• [WHAT THE TASK ASKS]: Lines of the material that include the string "along" should be returned.

• [RECORDS FOR PROCESSING]:
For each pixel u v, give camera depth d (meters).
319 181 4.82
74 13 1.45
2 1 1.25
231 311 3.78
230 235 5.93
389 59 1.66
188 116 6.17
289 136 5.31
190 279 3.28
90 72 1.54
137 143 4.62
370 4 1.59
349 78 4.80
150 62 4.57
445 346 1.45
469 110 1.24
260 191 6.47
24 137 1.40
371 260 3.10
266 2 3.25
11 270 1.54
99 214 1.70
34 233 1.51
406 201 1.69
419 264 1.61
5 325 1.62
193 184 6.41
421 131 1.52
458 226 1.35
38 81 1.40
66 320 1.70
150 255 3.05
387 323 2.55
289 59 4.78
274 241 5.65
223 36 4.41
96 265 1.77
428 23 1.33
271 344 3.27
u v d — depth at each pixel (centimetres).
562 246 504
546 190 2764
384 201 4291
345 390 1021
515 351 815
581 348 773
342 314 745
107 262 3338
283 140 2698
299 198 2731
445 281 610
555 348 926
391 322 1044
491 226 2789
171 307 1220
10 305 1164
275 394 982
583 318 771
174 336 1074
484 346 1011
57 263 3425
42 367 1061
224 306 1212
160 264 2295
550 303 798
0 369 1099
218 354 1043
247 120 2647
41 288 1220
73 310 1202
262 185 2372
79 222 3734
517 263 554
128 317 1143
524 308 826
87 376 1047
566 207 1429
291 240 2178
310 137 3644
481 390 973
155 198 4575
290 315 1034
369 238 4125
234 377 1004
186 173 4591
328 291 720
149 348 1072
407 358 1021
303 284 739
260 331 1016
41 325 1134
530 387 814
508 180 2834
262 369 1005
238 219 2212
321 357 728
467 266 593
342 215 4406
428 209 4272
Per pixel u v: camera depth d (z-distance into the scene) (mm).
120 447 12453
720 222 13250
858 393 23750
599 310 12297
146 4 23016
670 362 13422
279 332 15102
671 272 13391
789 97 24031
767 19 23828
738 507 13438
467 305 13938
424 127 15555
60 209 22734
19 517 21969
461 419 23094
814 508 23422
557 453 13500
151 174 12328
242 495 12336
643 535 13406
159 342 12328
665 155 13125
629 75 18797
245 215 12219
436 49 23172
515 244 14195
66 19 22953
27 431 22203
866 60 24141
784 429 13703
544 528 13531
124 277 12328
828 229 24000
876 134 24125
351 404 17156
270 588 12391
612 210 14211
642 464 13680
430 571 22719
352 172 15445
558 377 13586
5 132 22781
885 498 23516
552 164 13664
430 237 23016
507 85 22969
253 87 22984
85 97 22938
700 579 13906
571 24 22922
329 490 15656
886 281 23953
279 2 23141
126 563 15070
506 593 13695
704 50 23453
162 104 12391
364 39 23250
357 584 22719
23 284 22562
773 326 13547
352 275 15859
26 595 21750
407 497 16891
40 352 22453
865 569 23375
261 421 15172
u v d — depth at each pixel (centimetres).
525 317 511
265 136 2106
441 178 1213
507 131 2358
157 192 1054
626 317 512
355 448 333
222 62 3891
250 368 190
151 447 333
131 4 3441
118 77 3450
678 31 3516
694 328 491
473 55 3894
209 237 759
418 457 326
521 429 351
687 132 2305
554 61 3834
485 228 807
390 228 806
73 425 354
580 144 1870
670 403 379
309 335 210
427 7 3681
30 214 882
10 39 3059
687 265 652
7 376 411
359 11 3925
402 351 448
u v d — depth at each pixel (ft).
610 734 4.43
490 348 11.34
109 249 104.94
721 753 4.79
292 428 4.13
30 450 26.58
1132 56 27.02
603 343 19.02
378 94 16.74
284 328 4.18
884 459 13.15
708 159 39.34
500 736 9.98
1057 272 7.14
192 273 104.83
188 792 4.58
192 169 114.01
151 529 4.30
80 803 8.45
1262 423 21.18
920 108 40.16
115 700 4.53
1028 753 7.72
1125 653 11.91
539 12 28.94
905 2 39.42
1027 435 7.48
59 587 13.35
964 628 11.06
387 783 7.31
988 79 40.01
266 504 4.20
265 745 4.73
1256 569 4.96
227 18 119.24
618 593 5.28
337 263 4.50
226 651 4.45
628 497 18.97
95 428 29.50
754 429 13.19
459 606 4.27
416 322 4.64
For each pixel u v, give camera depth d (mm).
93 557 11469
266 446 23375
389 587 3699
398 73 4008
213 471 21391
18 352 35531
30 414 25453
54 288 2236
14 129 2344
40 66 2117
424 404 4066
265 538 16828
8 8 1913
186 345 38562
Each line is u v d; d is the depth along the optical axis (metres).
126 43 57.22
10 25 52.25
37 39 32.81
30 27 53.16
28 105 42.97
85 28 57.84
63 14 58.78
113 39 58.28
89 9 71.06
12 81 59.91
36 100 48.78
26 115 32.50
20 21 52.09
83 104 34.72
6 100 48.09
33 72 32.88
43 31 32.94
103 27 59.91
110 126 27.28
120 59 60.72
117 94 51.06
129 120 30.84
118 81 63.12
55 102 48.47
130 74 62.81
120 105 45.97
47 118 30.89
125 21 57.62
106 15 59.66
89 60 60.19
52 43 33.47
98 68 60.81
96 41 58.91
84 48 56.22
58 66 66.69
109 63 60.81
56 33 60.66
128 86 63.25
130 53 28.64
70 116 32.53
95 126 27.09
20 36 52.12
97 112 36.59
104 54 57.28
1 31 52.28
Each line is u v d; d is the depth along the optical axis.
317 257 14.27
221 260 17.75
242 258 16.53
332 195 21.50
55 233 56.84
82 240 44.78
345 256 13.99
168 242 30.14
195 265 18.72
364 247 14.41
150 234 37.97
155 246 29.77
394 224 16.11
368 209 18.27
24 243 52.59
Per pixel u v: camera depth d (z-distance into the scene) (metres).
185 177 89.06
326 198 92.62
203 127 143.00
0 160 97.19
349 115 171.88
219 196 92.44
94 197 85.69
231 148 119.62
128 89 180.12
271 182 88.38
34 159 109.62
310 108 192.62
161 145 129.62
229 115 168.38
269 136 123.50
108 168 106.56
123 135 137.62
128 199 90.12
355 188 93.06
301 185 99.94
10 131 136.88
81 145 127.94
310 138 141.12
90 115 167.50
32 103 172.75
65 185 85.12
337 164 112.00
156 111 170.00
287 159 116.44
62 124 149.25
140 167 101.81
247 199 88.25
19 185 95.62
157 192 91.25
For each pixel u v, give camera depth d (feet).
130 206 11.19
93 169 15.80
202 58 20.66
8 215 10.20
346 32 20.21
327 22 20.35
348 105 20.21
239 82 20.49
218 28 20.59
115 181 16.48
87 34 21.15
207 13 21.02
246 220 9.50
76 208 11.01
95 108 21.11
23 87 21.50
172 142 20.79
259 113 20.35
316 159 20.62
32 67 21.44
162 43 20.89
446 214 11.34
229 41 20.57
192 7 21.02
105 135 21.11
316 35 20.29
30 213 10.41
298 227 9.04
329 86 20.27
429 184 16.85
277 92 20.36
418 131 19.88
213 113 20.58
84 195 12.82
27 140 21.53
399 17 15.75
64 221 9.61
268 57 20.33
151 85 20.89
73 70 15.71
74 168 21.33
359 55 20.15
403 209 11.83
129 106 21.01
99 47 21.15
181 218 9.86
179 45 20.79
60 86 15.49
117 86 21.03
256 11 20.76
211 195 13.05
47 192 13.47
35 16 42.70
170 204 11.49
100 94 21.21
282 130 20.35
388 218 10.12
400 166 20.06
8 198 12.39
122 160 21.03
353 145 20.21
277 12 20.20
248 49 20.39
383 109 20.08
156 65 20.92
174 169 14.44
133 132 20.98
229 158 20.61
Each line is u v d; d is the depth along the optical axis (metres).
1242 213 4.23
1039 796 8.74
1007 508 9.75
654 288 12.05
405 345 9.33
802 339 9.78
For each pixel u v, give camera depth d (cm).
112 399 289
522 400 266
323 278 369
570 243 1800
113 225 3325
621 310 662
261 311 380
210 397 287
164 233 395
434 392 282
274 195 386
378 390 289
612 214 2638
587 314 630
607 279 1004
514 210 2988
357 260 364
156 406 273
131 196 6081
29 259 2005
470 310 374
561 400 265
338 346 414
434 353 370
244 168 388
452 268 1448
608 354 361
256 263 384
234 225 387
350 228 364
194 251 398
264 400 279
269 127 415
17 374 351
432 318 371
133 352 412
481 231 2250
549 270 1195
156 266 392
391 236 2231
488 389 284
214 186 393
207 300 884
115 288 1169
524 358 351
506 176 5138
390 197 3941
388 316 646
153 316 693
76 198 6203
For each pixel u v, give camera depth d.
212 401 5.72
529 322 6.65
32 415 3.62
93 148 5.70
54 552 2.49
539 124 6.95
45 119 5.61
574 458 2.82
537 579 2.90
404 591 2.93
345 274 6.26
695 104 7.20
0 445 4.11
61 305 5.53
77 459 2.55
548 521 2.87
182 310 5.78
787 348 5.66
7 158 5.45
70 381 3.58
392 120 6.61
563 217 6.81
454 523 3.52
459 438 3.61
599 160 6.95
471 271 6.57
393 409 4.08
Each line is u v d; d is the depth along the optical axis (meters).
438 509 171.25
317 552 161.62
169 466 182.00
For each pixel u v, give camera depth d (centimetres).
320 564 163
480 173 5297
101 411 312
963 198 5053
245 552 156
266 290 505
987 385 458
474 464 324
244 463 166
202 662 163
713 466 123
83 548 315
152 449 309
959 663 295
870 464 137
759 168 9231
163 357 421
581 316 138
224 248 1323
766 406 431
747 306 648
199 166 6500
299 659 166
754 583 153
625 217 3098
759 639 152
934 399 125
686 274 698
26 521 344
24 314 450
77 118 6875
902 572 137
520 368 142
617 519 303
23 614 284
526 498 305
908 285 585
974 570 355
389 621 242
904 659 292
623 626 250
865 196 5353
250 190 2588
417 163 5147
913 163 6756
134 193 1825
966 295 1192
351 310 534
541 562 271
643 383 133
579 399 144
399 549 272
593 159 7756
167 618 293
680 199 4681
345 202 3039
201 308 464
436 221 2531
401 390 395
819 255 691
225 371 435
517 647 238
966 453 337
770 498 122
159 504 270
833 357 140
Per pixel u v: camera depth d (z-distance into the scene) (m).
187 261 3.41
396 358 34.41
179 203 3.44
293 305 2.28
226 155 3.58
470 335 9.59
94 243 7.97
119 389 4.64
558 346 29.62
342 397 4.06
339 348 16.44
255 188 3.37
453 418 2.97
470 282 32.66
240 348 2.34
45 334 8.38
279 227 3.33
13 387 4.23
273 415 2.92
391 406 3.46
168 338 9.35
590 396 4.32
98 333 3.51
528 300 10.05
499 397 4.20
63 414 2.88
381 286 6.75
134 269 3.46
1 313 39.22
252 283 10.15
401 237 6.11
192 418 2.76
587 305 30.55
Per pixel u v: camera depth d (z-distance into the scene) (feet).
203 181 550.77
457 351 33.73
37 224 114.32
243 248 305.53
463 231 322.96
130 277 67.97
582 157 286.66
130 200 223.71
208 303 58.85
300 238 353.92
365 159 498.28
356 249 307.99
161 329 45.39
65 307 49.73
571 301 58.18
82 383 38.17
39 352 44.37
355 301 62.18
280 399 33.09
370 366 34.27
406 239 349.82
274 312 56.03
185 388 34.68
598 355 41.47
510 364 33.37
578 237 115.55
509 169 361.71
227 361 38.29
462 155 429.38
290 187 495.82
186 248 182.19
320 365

• [TASK SOLUTION]:
Each line is u v d; d is the depth along the optical axis (metres).
Each line is u v d; d is the depth along the optical axis.
Each line is u v d; d is the depth along the optical axis (metres).
Each line is u v d; d is the depth along the optical axis (meters).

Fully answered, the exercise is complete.